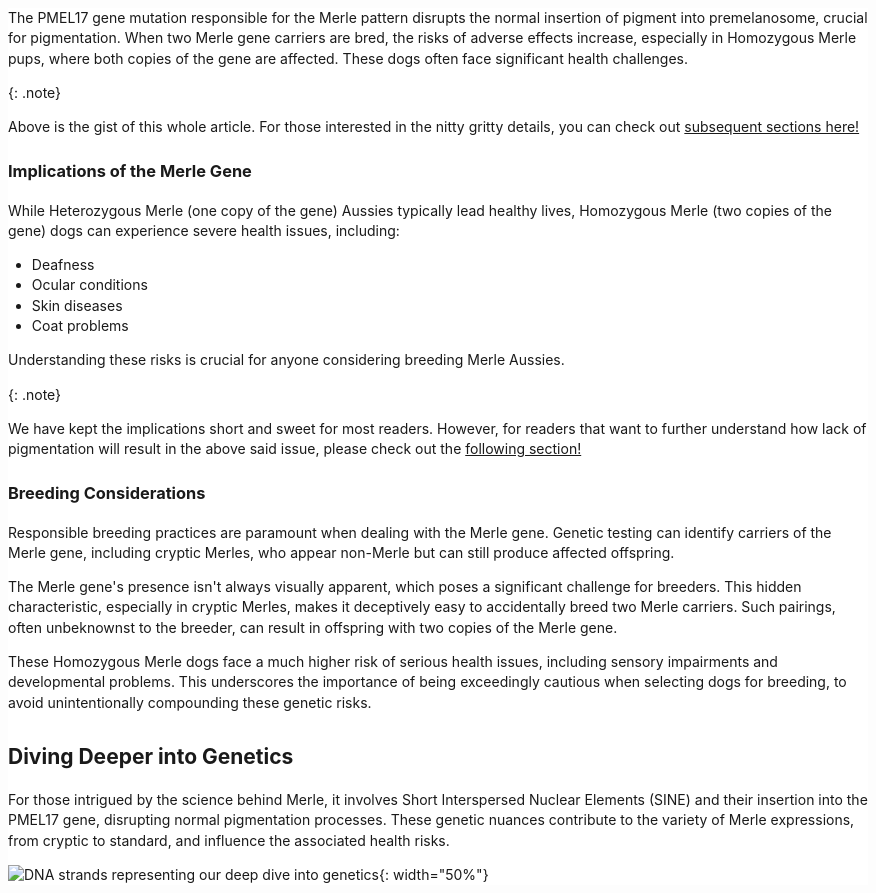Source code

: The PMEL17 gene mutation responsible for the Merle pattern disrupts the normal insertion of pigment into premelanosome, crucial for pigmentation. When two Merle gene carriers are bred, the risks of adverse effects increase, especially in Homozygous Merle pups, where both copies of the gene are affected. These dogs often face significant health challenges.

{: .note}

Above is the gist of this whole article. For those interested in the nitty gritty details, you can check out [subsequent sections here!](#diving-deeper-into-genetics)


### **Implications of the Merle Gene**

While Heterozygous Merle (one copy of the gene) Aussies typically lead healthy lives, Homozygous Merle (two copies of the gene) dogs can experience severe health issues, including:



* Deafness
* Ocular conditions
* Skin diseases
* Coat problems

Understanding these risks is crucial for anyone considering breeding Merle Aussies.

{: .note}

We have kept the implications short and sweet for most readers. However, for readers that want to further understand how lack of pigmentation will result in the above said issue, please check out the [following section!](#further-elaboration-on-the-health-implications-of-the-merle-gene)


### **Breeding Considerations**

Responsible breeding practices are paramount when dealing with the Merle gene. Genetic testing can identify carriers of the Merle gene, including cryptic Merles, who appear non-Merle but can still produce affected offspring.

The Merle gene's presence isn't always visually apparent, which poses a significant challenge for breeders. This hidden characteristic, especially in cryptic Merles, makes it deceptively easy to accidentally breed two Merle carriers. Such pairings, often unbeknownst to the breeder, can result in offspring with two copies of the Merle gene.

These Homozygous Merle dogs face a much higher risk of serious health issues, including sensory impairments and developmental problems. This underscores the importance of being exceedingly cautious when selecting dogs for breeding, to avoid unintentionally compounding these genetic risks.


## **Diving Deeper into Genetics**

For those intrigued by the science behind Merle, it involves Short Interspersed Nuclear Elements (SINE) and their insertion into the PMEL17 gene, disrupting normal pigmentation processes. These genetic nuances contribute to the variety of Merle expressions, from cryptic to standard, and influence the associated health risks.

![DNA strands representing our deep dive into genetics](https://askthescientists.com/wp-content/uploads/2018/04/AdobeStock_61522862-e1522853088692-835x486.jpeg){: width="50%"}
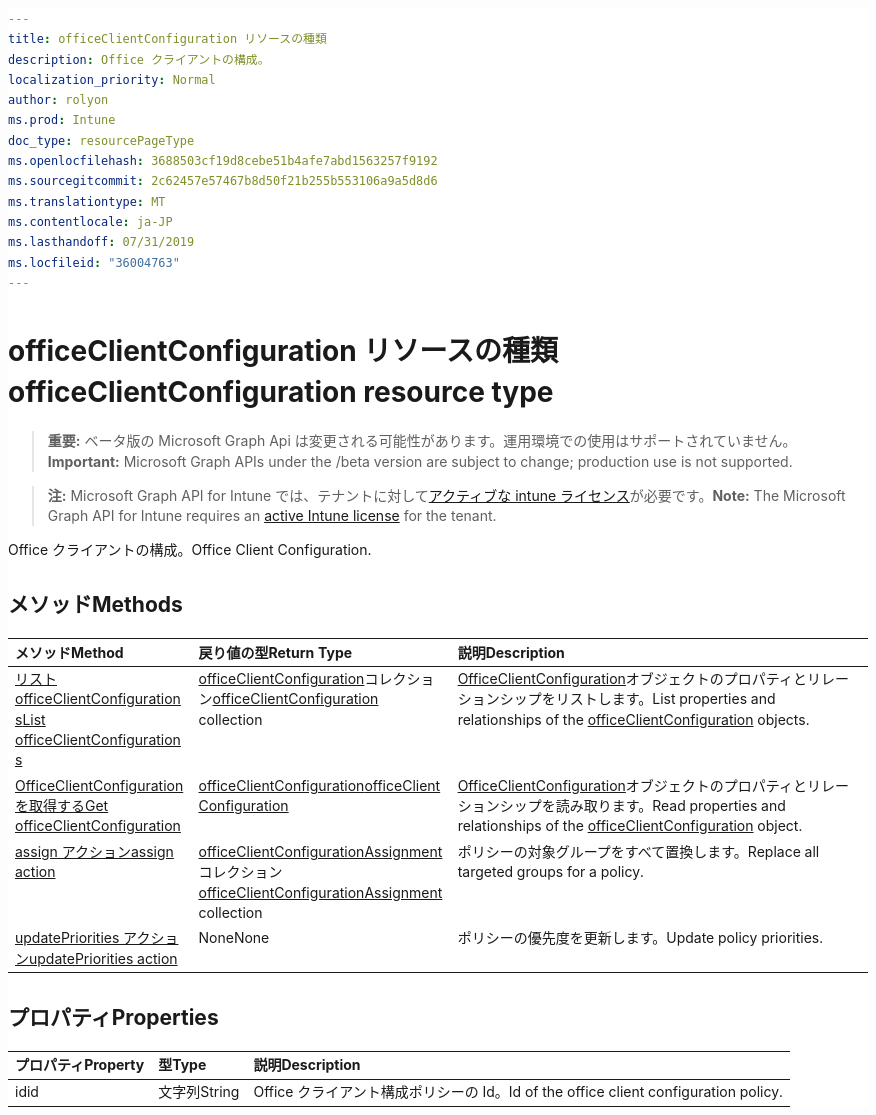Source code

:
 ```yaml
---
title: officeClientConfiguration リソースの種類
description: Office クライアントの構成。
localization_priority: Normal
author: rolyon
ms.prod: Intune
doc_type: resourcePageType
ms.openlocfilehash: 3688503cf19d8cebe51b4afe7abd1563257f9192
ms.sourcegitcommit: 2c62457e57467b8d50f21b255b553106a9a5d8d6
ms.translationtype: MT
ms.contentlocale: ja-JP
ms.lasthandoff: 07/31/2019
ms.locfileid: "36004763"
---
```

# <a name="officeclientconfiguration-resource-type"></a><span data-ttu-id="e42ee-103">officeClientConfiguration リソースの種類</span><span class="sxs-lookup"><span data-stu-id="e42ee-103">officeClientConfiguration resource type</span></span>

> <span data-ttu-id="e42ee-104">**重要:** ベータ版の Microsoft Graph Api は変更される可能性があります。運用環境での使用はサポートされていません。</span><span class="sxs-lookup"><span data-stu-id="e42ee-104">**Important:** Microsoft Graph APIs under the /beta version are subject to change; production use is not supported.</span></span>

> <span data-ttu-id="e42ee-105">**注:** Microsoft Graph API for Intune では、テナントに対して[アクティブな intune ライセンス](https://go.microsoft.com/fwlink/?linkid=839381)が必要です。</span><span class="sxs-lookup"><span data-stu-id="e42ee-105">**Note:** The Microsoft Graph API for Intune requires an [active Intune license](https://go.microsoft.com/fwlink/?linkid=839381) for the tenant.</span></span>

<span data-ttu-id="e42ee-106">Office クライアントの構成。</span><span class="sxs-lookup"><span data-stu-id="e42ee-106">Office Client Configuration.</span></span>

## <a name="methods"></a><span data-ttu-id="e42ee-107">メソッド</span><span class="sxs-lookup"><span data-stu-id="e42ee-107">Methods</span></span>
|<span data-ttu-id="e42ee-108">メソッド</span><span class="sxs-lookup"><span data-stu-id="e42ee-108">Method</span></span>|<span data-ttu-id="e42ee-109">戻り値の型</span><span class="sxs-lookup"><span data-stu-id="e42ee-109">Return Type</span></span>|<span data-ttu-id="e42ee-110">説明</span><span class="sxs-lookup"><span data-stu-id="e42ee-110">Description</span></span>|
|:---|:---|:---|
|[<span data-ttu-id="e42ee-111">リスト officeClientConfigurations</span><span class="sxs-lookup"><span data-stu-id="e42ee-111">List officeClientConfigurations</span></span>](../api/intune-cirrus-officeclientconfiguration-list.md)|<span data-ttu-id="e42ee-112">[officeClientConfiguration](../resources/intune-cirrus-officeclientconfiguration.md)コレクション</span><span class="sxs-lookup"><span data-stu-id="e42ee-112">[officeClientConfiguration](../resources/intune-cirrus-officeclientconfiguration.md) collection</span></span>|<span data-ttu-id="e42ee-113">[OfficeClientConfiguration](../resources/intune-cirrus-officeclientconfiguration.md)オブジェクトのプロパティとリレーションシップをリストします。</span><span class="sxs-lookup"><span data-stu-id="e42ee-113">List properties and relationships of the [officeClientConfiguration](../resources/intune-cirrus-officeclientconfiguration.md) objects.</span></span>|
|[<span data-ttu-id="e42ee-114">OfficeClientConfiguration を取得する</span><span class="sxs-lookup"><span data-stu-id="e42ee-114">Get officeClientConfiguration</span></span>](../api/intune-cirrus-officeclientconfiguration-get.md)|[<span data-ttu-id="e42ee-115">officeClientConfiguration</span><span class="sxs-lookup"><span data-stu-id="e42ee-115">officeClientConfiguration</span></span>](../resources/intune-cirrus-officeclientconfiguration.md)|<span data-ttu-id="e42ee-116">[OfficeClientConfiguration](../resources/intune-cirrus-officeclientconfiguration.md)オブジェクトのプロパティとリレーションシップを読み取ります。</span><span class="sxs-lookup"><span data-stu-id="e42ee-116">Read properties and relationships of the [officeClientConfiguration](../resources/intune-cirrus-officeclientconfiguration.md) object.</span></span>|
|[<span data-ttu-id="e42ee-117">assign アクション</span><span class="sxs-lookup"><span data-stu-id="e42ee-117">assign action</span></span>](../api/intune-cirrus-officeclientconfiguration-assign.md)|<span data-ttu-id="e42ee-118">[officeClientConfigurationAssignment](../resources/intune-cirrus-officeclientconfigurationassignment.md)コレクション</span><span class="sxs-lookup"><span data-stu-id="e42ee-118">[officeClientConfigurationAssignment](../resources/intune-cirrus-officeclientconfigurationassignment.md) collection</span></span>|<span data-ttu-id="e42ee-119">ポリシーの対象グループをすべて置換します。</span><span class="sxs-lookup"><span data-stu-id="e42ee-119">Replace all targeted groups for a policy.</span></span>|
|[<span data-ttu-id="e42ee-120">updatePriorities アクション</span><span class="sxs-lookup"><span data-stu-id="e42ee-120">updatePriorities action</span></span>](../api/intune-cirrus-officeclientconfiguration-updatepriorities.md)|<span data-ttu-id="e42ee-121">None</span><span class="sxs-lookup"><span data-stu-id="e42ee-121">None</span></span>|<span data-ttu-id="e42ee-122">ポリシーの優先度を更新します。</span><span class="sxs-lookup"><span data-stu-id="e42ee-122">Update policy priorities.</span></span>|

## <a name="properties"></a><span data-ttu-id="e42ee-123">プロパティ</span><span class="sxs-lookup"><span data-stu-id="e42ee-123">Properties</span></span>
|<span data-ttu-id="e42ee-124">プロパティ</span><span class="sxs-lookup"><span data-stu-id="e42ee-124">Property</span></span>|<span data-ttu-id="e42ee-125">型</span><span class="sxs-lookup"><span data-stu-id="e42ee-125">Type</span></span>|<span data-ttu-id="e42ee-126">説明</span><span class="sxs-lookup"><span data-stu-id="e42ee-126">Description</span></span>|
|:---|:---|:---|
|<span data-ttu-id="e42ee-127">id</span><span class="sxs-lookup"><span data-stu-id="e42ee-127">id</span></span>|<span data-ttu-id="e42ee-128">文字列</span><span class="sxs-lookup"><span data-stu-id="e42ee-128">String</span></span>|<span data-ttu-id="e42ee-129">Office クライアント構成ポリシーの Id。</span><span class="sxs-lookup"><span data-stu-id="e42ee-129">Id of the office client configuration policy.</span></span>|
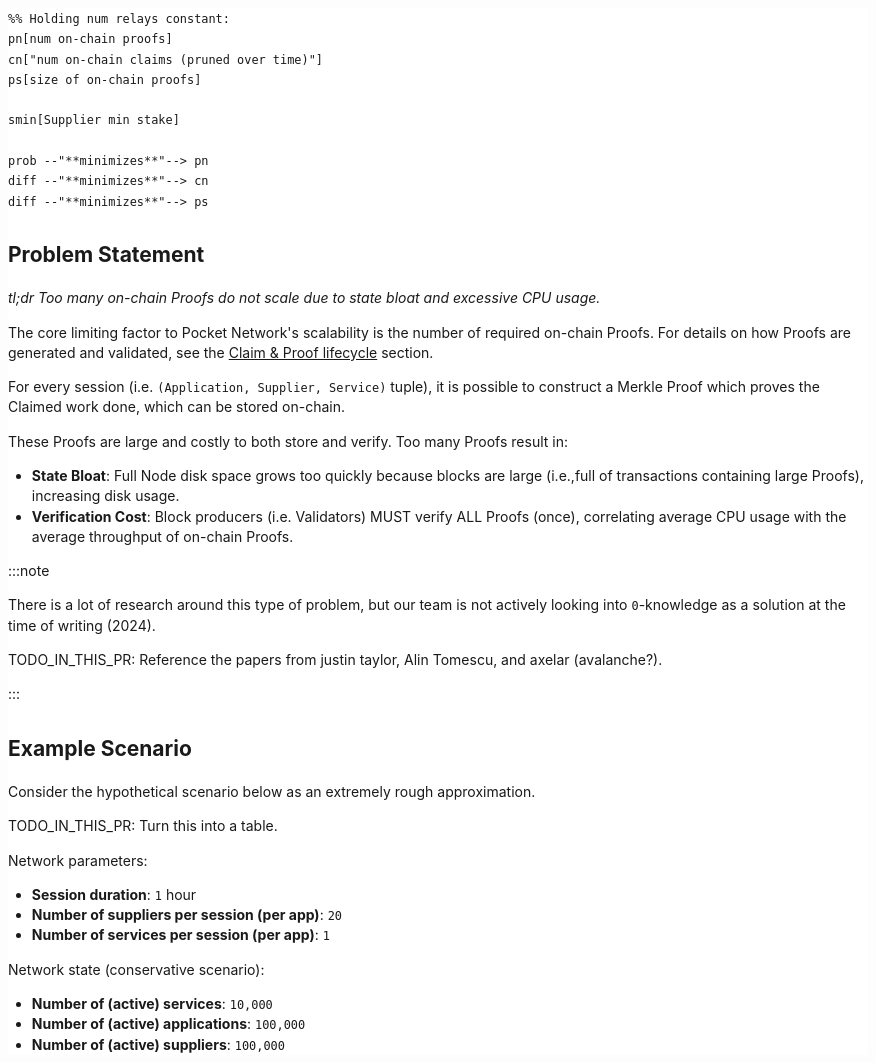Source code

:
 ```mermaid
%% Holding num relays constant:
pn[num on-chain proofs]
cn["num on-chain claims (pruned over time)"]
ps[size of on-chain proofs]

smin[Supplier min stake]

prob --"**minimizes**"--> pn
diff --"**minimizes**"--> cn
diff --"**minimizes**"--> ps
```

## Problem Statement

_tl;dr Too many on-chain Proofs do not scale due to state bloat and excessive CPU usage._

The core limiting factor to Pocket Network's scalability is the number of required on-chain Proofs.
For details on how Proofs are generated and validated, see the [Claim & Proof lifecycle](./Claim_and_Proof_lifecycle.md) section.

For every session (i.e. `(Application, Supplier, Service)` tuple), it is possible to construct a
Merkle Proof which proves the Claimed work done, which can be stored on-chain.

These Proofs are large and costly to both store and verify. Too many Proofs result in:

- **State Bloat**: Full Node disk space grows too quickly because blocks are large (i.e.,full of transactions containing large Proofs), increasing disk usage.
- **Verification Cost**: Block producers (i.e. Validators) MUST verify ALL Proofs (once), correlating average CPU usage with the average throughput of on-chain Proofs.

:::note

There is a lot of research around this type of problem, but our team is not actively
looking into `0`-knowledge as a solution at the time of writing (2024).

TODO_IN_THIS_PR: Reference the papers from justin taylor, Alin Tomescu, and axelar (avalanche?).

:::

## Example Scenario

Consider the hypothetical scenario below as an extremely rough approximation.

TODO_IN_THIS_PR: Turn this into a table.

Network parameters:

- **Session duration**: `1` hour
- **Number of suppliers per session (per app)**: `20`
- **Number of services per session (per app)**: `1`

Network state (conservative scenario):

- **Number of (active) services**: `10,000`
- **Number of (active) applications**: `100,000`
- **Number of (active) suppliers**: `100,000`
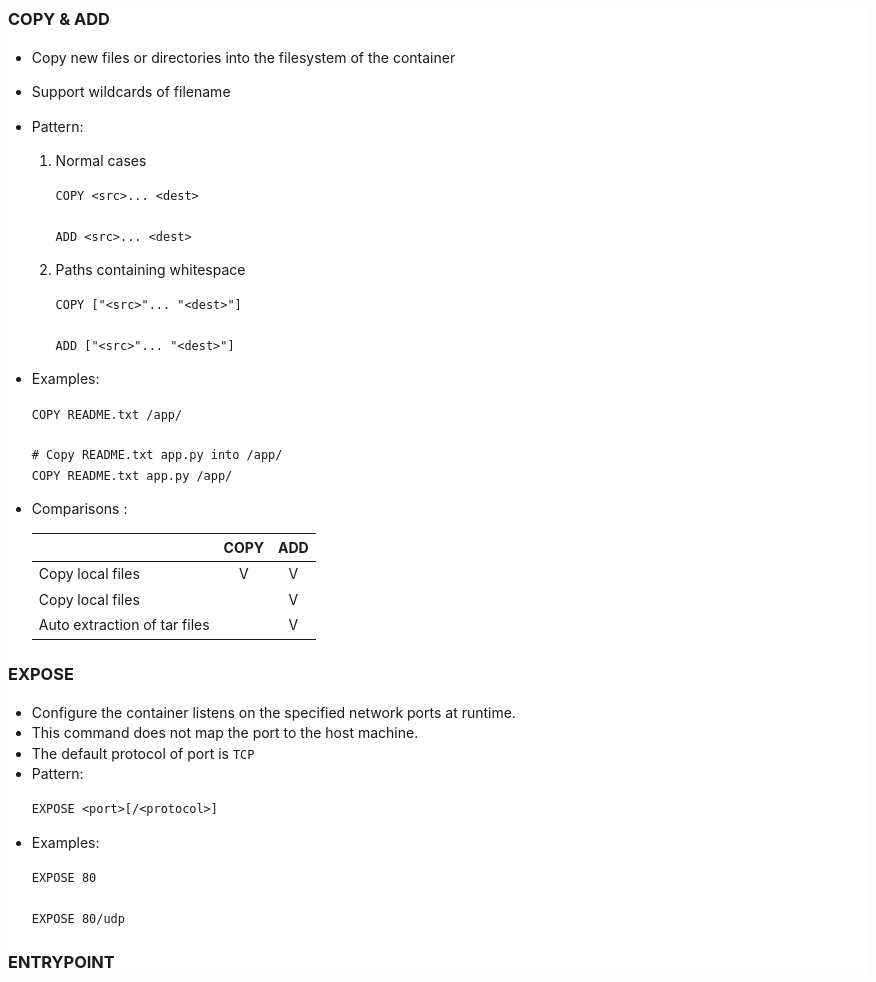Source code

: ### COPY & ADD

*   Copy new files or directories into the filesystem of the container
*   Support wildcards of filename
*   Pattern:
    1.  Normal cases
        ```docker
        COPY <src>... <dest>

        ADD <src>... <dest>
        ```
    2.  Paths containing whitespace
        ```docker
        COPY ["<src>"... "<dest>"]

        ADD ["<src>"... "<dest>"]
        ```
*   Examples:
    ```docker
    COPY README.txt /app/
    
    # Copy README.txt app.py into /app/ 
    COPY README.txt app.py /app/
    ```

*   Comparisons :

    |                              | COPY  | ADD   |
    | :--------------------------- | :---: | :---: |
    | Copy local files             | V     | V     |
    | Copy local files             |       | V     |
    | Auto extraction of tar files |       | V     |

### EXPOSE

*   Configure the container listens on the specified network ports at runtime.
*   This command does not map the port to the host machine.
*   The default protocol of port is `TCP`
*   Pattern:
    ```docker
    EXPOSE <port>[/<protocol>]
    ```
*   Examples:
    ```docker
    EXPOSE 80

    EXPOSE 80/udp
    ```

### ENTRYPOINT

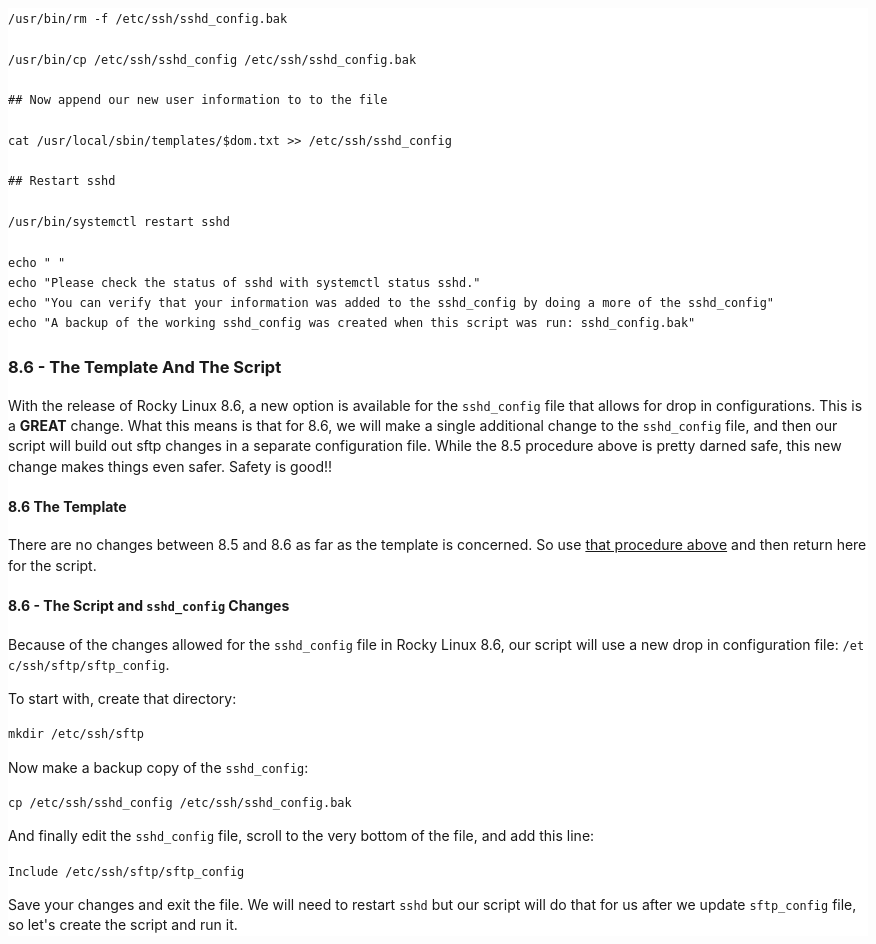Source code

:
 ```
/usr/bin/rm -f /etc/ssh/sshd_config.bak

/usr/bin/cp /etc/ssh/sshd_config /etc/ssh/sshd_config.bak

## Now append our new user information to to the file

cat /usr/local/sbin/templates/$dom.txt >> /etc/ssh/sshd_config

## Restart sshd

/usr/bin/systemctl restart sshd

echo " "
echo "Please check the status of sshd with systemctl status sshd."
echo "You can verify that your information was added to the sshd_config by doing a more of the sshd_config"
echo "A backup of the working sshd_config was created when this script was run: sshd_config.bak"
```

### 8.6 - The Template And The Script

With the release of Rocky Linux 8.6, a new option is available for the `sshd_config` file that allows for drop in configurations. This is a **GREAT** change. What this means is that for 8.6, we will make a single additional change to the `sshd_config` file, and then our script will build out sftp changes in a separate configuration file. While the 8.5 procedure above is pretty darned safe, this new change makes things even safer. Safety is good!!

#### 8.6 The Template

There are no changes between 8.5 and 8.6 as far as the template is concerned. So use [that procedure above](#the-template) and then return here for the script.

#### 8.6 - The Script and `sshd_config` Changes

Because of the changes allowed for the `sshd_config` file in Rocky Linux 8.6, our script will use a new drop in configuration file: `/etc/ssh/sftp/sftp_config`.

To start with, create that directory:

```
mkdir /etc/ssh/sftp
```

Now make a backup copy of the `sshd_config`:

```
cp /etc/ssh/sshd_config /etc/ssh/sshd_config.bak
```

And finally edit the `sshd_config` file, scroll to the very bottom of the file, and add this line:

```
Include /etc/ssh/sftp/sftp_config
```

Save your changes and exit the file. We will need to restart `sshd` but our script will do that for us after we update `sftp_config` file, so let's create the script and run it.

= = = = =

TASK TO CARRY OUT:
The required answer is each line of the data in which the word "dest" appears.

SOLUTION TO THE EXERCISE:
        COPY <src>... <dest>
        ADD <src>... <dest>
        COPY ["<src>"... "<dest>"]
        ADD ["<src>"... "<dest>"]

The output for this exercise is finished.